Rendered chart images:
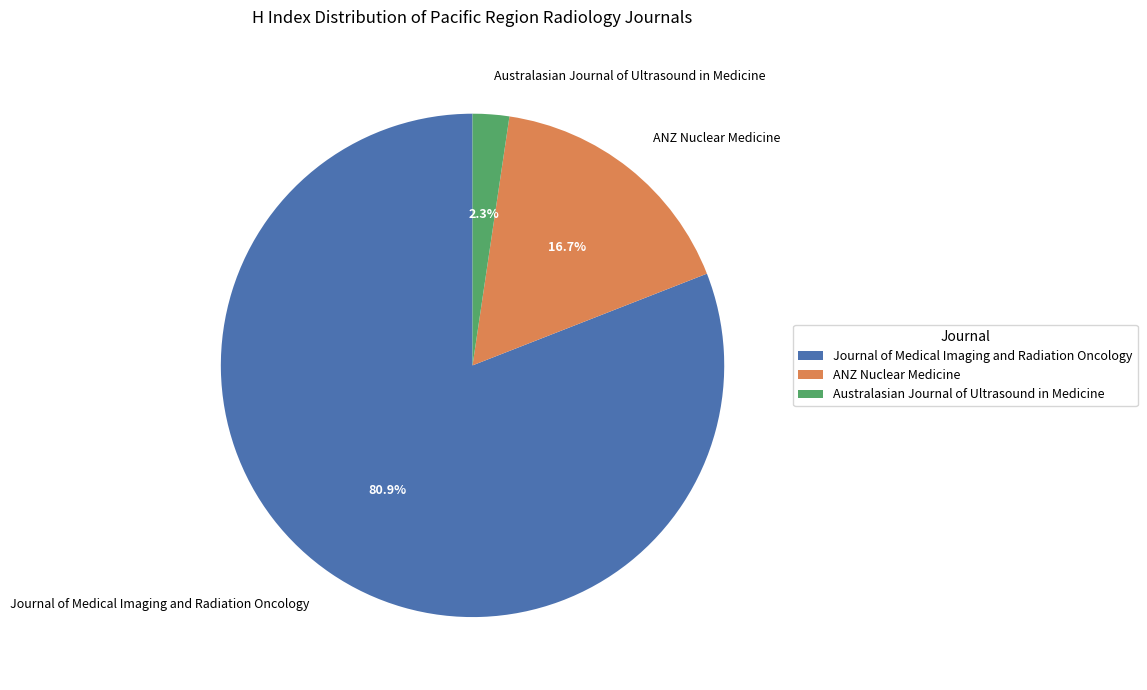

Rank the categories by value from highest to lowest.

Journal of Medical Imaging and Radiation Oncology, ANZ Nuclear Medicine, Australasian Journal of Ultrasound in Medicine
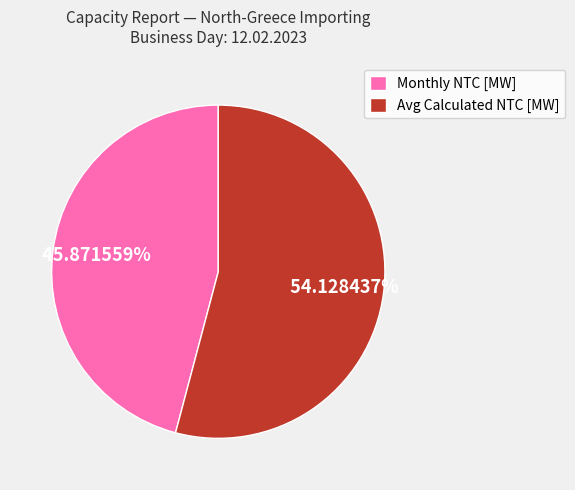

Is the sum of Monthly NTC [MW] and Avg Calculated NTC [MW] greater than half?

Yes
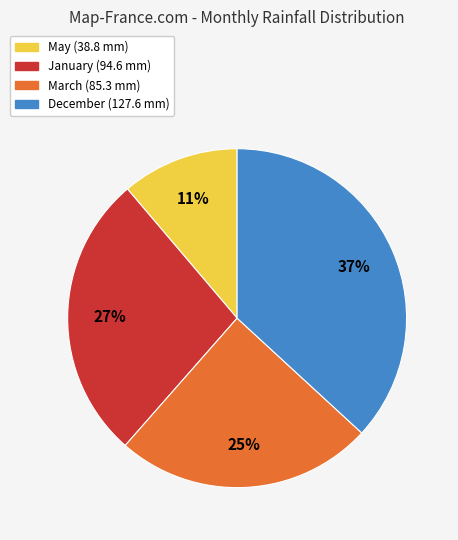

Count the number of slices in the pie.

4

■ What you will do
Put the lines from the one with "Is the sum of" through the last line above into a JSON list of strings, one string per line. Skip blank lines and leave the pictures out.

■ Your response
[
  "Is the sum of Monthly NTC [MW] and Avg Calculated NTC [MW] greater than half?",
  "Yes",
  "Count the number of slices in the pie.",
  "4"
]